Saturday, September 4, 2021

Considering God as a creation of our own human minds. (workbook #c)

This comes from a conversation over at CenterForInquiry discussion forum under the far ranging thread headed: Why Did You Choose Atheism?  It’s part of my workshop.



post #117 - Sep 4, 8:33 PM


Write4u comments: “Evolution is established science.”

I offered a slight adjustment.

Citizenschallenge:  Evolution is established by scientific evidence.    : -)

Now if only we really let that lesson soak in, as we think about who and what we are.

As for God, I would suggest that the evidence points to God being the product of our minds. And where did that come from you ask?

We people, every one of us who was nurtured through an umbilical cord and born from a woman, carry hundreds of millions, actually billions of years worth of biological tricks and tools and such within ourselves. Our body is aware of the echos of millions and hundreds of thousands of years worth of hominid, then human generations.  We are the sum total of their collective journey.  It’s not some abstract notion, our DNA is proof of that. 

Each of us has grand parents of grand parents reaching back to the dim dawn of evolution.

If God be anywhere, why shouldn’t she/he be found within ourselves, resonating through the creatures that became us, the echos of deep time?

I keep wondering, how do people justify constantly looking for God, out there?

—-

Write4u responded with:

 Wishful thinking ? The assumption of a spiritual existence in the heaven of God.

The end has no end, but is a new beginning apart from physical existence and if you have been a good boy it is for an eternity of bliss.

Actually it is just an extension of the same evolved impetus that drives us to stay alive.


Good comeback, fair enough, though it does represent the believer's perspective more than the spectators.  Still I’m going to have to chew on it a bit, not that it changes my conviction that our gods do indeed come from within ourselves, rather than from up above.



Previously

Post #112 - Sep 4, 3:03 PM



michaelmckinney1951:

Evolved emergent complexity is the observed tendency for the universe to develop through time more elaborate structures of increased complexity beginning with matter itself.


I like that. The same can be said for our layered brains which were evolved over ions of creatures trying to survive through their day to day, eat, stay healthy, procreate, rest, live, seek, learn to survive as things change. That imperative starts at the beginnings of complexity within biological systems.



michaelmckinney1951:

Now enters the idea of “universal consciousness.” This concept implies that consciousness is not produced by the human brain but is present in the universe as one of it’s primary and original attributes and it’s not consciousness that is produced by the brain but it’s the brain and more specifically the human mind that enters consciousness, a universal consciousness that existed prior to the brain and prior to the evolutionary process that brought the human brain into existence.


What’s wrong with recognizing consciousness is the result of our body’s functioning biology and sensory inputs from the world we happen to find ourselves in?

Opposed to what you are saying, there are a number neuroscientists pointing out that our consciousness is basically the inside reflection of our biological bodies dealing with life.

That outlook feels consistent with the experience of my own day to days. I’m aware of the evolutionary heritage that lies within my body, and the impulses that drive it and help it survive. It makes sense from my Earth Centrist perspective.


Michael, You offer universal consciousness, others offer the geometry of consciousness, yet others offer us the end of space and time altogether - how any of it relates to our actual human lives I still can’t fathom, though I keep trying.

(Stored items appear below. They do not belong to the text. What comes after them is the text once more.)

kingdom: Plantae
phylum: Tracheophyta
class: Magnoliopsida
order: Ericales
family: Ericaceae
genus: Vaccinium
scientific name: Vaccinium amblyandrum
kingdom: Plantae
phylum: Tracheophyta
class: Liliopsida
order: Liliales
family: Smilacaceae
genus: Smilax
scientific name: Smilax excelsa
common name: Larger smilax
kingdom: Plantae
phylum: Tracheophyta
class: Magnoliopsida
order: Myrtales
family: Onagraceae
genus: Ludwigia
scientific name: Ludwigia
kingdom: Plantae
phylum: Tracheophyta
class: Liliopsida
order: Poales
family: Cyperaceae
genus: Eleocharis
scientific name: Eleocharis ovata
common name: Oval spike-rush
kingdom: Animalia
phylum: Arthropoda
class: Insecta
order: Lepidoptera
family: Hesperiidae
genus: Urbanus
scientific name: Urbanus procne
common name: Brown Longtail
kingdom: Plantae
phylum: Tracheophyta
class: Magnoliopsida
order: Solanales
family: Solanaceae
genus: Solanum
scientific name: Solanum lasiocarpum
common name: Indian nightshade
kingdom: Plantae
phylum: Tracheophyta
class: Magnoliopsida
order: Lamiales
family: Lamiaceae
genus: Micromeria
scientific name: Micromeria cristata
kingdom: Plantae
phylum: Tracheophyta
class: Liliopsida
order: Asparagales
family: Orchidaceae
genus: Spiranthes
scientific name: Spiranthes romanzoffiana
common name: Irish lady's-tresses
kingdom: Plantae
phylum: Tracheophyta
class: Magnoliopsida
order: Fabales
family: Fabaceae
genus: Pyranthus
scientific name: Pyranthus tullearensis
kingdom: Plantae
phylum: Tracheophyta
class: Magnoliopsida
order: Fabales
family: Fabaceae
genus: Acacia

Evolution and having a general appreciation for the strands that make me, myself and I, along with where they originated, having a glimpse of the huge spectrum of creatures this Earth provided a home for, and that made me possible. Life and drama on the grandest scale. 

That stuff positively informs my days and makes a real difference in my appreciate and dealing with the sturm und drang of my own days and how I deal with the creatures I interact with, human as well as animal, even botanical.